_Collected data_

══════════

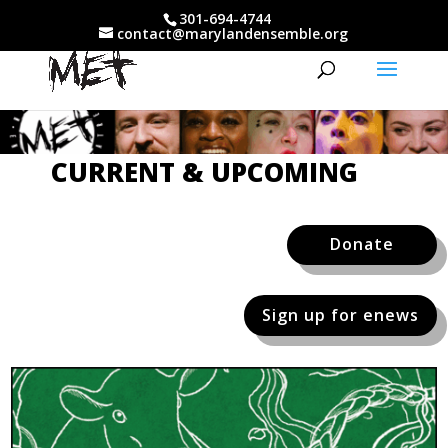
301-694-4744
contact@marylandensemble.org
CURRENT & UPCOMING
Donate
Sign up for enews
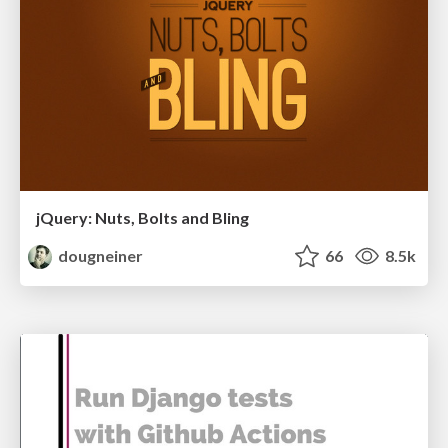
jQuery: Nuts, Bolts and Bling
dougneiner
66
8.5k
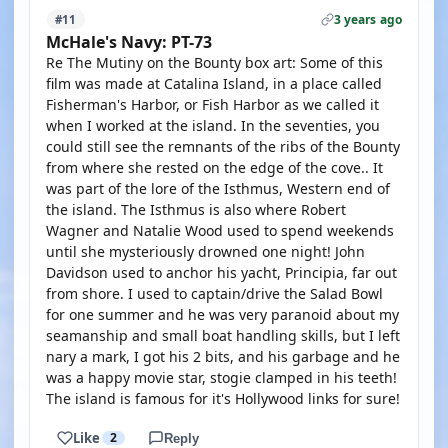
3 years ago
#11
McHale's Navy: PT-73
Re The Mutiny on the Bounty box art: Some of this
film was made at Catalina Island, in a place called
Fisherman's Harbor, or Fish Harbor as we called it
when I worked at the island. In the seventies, you
could still see the remnants of the ribs of the Bounty
from where she rested on the edge of the cove.. It
was part of the lore of the Isthmus, Western end of
the island. The Isthmus is also where Robert
Wagner and Natalie Wood used to spend weekends
until she mysteriously drowned one night! John
Davidson used to anchor his yacht, Principia, far out
from shore. I used to captain/drive the Salad Bowl
for one summer and he was very paranoid about my
seamanship and small boat handling skills, but I left
nary a mark, I got his 2 bits, and his garbage and he
was a happy movie star, stogie clamped in his teeth!
The island is famous for it's Hollywood links for sure!
Like
2
Reply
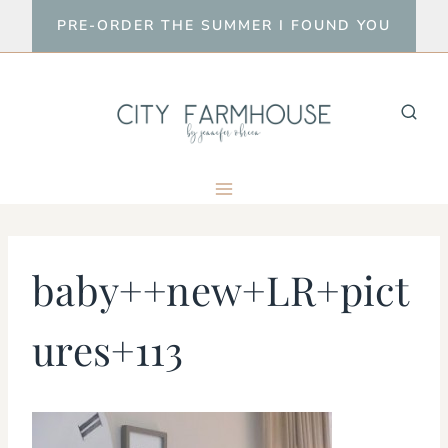
Skip
PRE-ORDER THE SUMMER I FOUND YOU
to
content
baby++new+LR+pict
ures+113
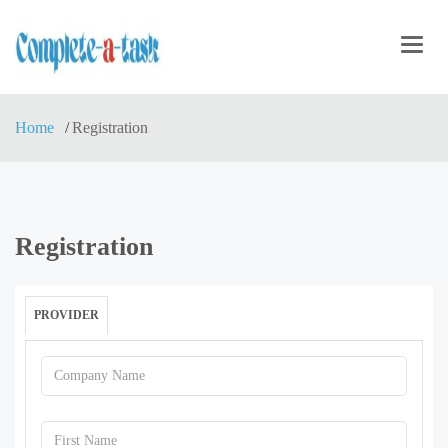
Toggl
navig
Home
Registration
Registration
PROVIDER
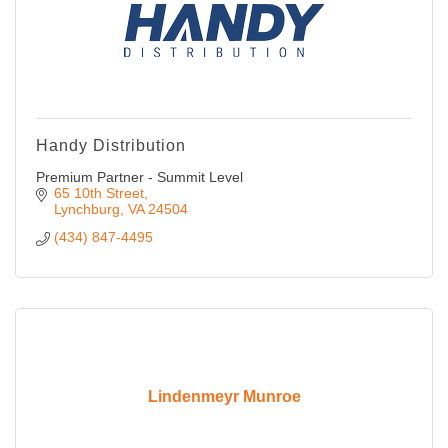
Handy Distribution
Premium Partner - Summit Level
65 10th Street
Lynchburg
VA
24504
(434) 847-4495
Lindenmeyr Munroe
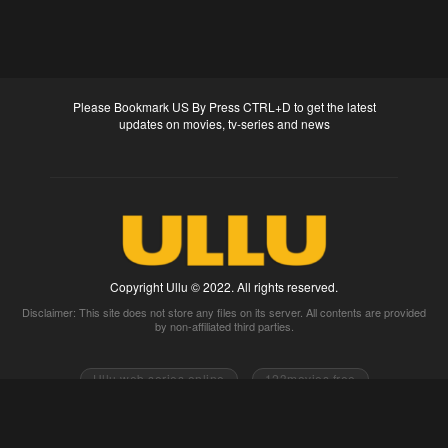
Please Bookmark US By Press CTRL+D to get the latest
updates on movies, tv-series and news
Copyright Ullu © 2022. All rights reserved.
Disclaimer: This site does not store any files on its server. All contents are provided
by non-affiliated third parties.
Ullu web series online
123movies free
0gomovies 2go movies
Watch full movies online
Fmovies
Watch movies 2k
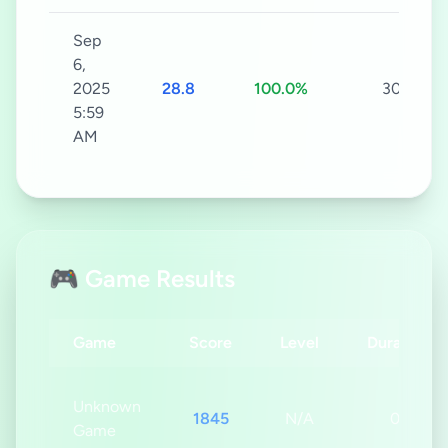
Sep
6,
2025
28.8
100.0%
30s
5:59
AM
🎮 Game Results
Game
Score
Level
Duration
Unknown
1845
N/A
0s
Game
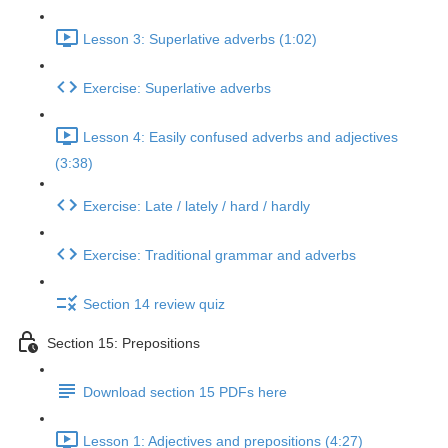
Lesson 3: Superlative adverbs (1:02)
Exercise: Superlative adverbs
Lesson 4: Easily confused adverbs and adjectives
(3:38)
Exercise: Late / lately / hard / hardly
Exercise: Traditional grammar and adverbs
Section 14 review quiz
Section 15: Prepositions
Download section 15 PDFs here
Lesson 1: Adjectives and prepositions (4:27)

══════════

_Prompt_
An exact number is called for here: how many lines across the records contain the word "Bounty". Nothing else belongs in the answer.

_Exercise answer_
2